[Source text]:

┏━━

Fatal error in MPI_Init_thread, mvapich2 on ranger

2,114 views
Skip to first unread message

Chris Kees

unread,
Sep 16, 2009, 9:06:22 PM9/16/09
to mpi4py
Hi,

I'm getting this problem testing helloworld.py on the ranger system
(linux) on 128 processors. I'm using mpi4py-1.1.0 downloaded today an
python 2.6.1 that I build myself using intel and gnu compilers and
mvapich2/1.2. Ever seen this before? Thanks, Chris

Fatal error in MPI_Init_thread:
Other MPI error, error stack:
MPIR_Init_thread(310)..: Initialization failed
MPID_Init(113).........: channel initialization failed
MPIDI_CH3_Init(161)....:
MPIDI_CH3I_CM_Init(828): Error initializing MVAPICH2 malloc library

Lisandro Dalcin

unread,
Sep 16, 2009, 9:24:10 PM9/16/09
to mpi...@googlegroups.com
Not sure what going on... Could you try to launch a simple C program
calling MPI_Init_thread() asking for MPI_THREAD_MULTIPLE?

There are three possible roots for this issue.

1) Your MPI installation is broken. Have you tried to run a trivial,
pure-C program?

2) Your MPI does not fully support threads. You could try to:

2.a) Compile simple C program calling MPI_Init_thread() asking for
MPI_THREAD_MULTIPLE, and see what happens.

2.b) add these two line at the VERY beginning of demo/helloworld.py,
BEFORE the line "from mpi4py import MPI"

import mpi4py.rc
mpi4py.rc.threaded = False

3) Perhaps there is a problem with shared libraries... Before "from
mpi4py import MPI", could you use ctypes to load the MPICH2 shared
library using RTLD_GLOBAL? You should add a line like

import ctypes
ctypes.CDLL("/full/path/to/libmpich.so", ctypes.RTLD_GLOBAL)
--
Lisandro Dalcín
---------------
Centro Internacional de Métodos Computacionales en Ingeniería (CIMEC)
Instituto de Desarrollo Tecnológico para la Industria Química (INTEC)
Consejo Nacional de Investigaciones Científicas y Técnicas (CONICET)
PTLC - Güemes 3450, (3000) Santa Fe, Argentina
Tel/Fax: +54-(0)342-451.1594

Chris Kees

unread,
Sep 16, 2009, 11:22:49 PM9/16/09
to mpi...@googlegroups.com

On Sep 16, 2009, at 8:24 PM, Lisandro Dalcin wrote:

>
> Not sure what going on... Could you try to launch a simple C program
> calling MPI_Init_thread() asking for MPI_THREAD_MULTIPLE?
>
> There are three possible roots for this issue.
>
> 1) Your MPI installation is broken. Have you tried to run a trivial,
> pure-C program?
>

pure-C is OK.

> 2) Your MPI does not fully support threads. You could try to:
>
> 2.a) Compile simple C program calling MPI_Init_thread() asking for
> MPI_THREAD_MULTIPLE, and see what happens.

┗━━

[Provided data]:
┏━━

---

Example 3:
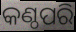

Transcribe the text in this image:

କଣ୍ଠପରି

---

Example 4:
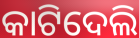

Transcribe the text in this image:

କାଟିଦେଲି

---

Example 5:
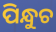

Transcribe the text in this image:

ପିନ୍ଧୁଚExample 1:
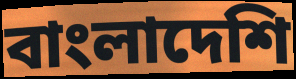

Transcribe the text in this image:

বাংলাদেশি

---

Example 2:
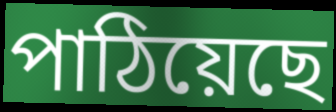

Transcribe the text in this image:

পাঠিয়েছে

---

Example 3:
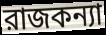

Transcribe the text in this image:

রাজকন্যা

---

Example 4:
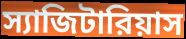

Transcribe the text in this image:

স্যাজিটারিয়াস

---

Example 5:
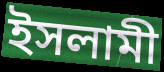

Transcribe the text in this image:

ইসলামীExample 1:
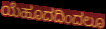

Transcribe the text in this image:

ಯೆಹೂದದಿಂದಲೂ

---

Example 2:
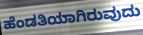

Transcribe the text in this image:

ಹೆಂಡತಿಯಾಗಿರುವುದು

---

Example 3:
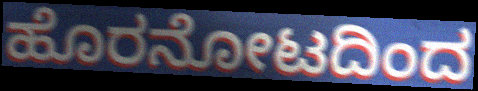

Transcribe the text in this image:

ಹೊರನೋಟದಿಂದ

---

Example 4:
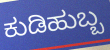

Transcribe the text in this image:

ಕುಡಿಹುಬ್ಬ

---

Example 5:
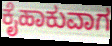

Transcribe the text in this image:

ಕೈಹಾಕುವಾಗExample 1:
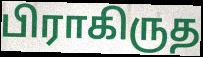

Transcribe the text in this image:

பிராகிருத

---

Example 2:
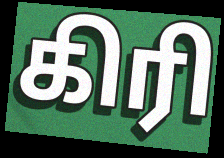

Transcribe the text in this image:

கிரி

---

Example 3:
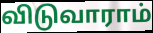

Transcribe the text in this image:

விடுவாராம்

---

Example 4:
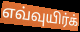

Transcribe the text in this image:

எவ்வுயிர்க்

┗━━

[Tasks to carry out]:
1) According to the MPI_Init_thread forum thread, why does the reply suggest adding the line "mpi4py.rc.threaded = False" to demo/helloworld.py? Answer in one to three sentences.
2) For each statement, say whether it agrees with the MPI_Init_thread forum thread. Answer yes or no and quote the deciding words from the thread.
(a) Chris Kees built the Python 2.6.1 he was using himself.
(b) The helloworld.py test was run on 64 processors.
(c) A trivial pure-C program failed to run.
3) Write the next part of the MPI_Init_thread forum thread, picking up after its last line.
The records have no connection to the MPI_Init_thread forum thread.

[Task-by-task answers]:
1) The reply gives it as a step to try under one of three possible causes of the error: "Your MPI does not fully support threads."

2)
(a) Yes: "python 2.6.1 that I build myself using intel and gnu compilers"
(b) No: "on 128 processors"
(c) No: "pure-C is OK."

3)
>
> 2.b) add these two line at the VERY beginning of demo/helloworld.py,
> BEFORE the line "from mpi4py import MPI"
>
> import mpi4py.rc
> mpi4py.rc.threaded = False
>

Same error

> 3) Perhaps there is a problem with shared libraries... Before "from
> mpi4py import MPI", could you use ctypes to load the MPICH2 shared
> library using RTLD_GLOBAL? You should add a line like
>
> import ctypes
> ctypes.CDLL("/full/path/to/libmpich.so", ctypes.RTLD_GLOBAL)
>

Same error.

I then recompiled python using openmpi and re-installed mpi4py. Now
helloworld.py works fine, at least on 16 and 128 processors.

I also noticed that I could not compile python with the full mvapich2
mpicc. I had to switch to gcc, build python, and then install mpi4py
with --mpicc=mpicc. Maybe it is a linker/shared lib issue with
something besides libmpich.so. For now I think I'll just stick with
openmpi and see if the support staff will experiment with
mvapich2+mpi4py. Thank you for your help.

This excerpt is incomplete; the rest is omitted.